Consigna de trabajo 1 | Explica por qué, según el fragmento sobre las ideologías, estas nos aconsejan esperar a que las cosas se aclaren antes de oponernos al sufrimiento del artista o de los niños.
Consigna de trabajo 2 | Según el fragmento sobre las ideologías, ¿en qué confiamos para que nos den la razón mientras artistas y niños siguen sufriendo?
Consigna de trabajo 3 | Prosigue el fragmento sobre las ideologías a partir de su última oración.

Fragmento citado |
+++
Si nos comportáramos como personas medianamente decentes, medianamente lógicas, nos opondríamos a que se secuestre y torture un artista en un hospital como nos opondríamos a que maten a un niño de un bombazo. Pero entonces las ideologías nos aconsejan que esperemos a que las cosas se aclaren. Porque no es lo mismo si el artista piensa esto o lo otro, o si la bomba fue lanzada desde un avión gringo o activada por un terrorista islámico. Y, mientras tanto, artistas y niños siguen sufriendo y muriendo y le damos vacaciones al sentido común, la lógica, la ciencia o la decencia confiando en que el tiempo, la Historia o la tribu ideológica a la que pertenezcamos nos den la razón. En que el sacrificio del artista o los niños se justificará con el triunfo a la larga de la Idea que hayamos escogido. Y a la corta ni artistas ni niños importan mucho, por mucho que los invoquemos como ejemplos de libertad o inocencia. Lo realmente importante es no alejarnos demasiado de la sombra que proyecta el tótem de la tribu. Porque, ya se sabe, sin la tribu estamos perdidos.
+++
Material de análisis |
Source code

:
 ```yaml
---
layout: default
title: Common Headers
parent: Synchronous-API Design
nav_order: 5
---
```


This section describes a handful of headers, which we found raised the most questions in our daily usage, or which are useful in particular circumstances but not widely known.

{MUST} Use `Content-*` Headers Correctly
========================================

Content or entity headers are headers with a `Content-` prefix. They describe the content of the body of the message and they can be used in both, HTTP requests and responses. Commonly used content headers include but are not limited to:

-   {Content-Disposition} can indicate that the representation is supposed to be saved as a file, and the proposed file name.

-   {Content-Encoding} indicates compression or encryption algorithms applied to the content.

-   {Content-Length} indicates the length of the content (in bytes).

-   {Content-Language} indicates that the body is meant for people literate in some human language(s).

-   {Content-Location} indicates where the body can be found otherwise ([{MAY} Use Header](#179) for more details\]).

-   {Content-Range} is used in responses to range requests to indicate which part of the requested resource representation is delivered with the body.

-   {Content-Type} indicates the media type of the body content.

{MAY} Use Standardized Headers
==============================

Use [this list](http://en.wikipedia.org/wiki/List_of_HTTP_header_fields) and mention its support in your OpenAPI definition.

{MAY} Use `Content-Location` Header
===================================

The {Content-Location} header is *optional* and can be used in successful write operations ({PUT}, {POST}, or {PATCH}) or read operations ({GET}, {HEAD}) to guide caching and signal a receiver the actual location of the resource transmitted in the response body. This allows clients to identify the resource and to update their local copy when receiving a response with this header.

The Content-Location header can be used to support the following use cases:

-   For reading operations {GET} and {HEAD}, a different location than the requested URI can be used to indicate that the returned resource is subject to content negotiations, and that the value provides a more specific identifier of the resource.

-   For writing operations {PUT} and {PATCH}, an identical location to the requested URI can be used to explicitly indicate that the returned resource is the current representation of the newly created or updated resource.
+++
Respuesta 1 | Porque para las ideologías no es lo mismo si el artista piensa esto o lo otro, ni si la bomba fue lanzada desde un avión gringo o activada por un terrorista islámico. Por eso, antes de reaccionar, nos piden saber de qué lado está cada cual.

Respuesta 2 | En el tiempo, la Historia o la tribu ideológica a la que pertenezcamos.

Respuesta 3 |
P.D.: En el caso cubano, la trampa ideológica es especialmente peligrosa porque beneficia siempre de manera desproporcionada a los que hoy monopolizan el poder. Cuba, con su partido único y su ideología única está, de hecho, en un estado preideológico y prepolítico. Para que el debate ideológico tenga sentido primero se necesita de un espacio real donde este transcurra. El debate ideológico previo al estado de derecho es como practicar natación en la arena. Lo primero es buscar consenso sobre bases mínimas, básicas, pero imprescindiblemente democráticas. Dejar las desconfianzas y rencores para después. Debatir si es mejor el estilo libre o el mariposa solo tendrá sentido cuando lleguemos, por fin, al agua. Esa que todavía veo tan lejos. No sé ustedes.
Para mucha gente, su ideología sociopolítica es claramente su religión, y la practican o la defienden con un fervor religioso, por no decir fanatismo. A mí eso, cuando es genuino, me parece una suerte de trastorno psicológico, y cuando es oportunismo me repugna. Pero, guste o no, está a la orden del día y va en aumento. Al menos en parte es una forma de esclavitud a la moda, lo que a su vez es una forma de debilidad mental e inmadurez, una suerte de superficialidad y también de miedo a estar fuera de onda y ser rechazado o marginado por los "correctos" (los cuales se desviven por excluir, con todo lo que hablan de inclusividad y diversidad). Nada, que el tribalismo (de muchos tipos) es algo bastante socorrido y conveniente, y por supuesto más fácil que pensar, juzgar y decidir por criterios propios.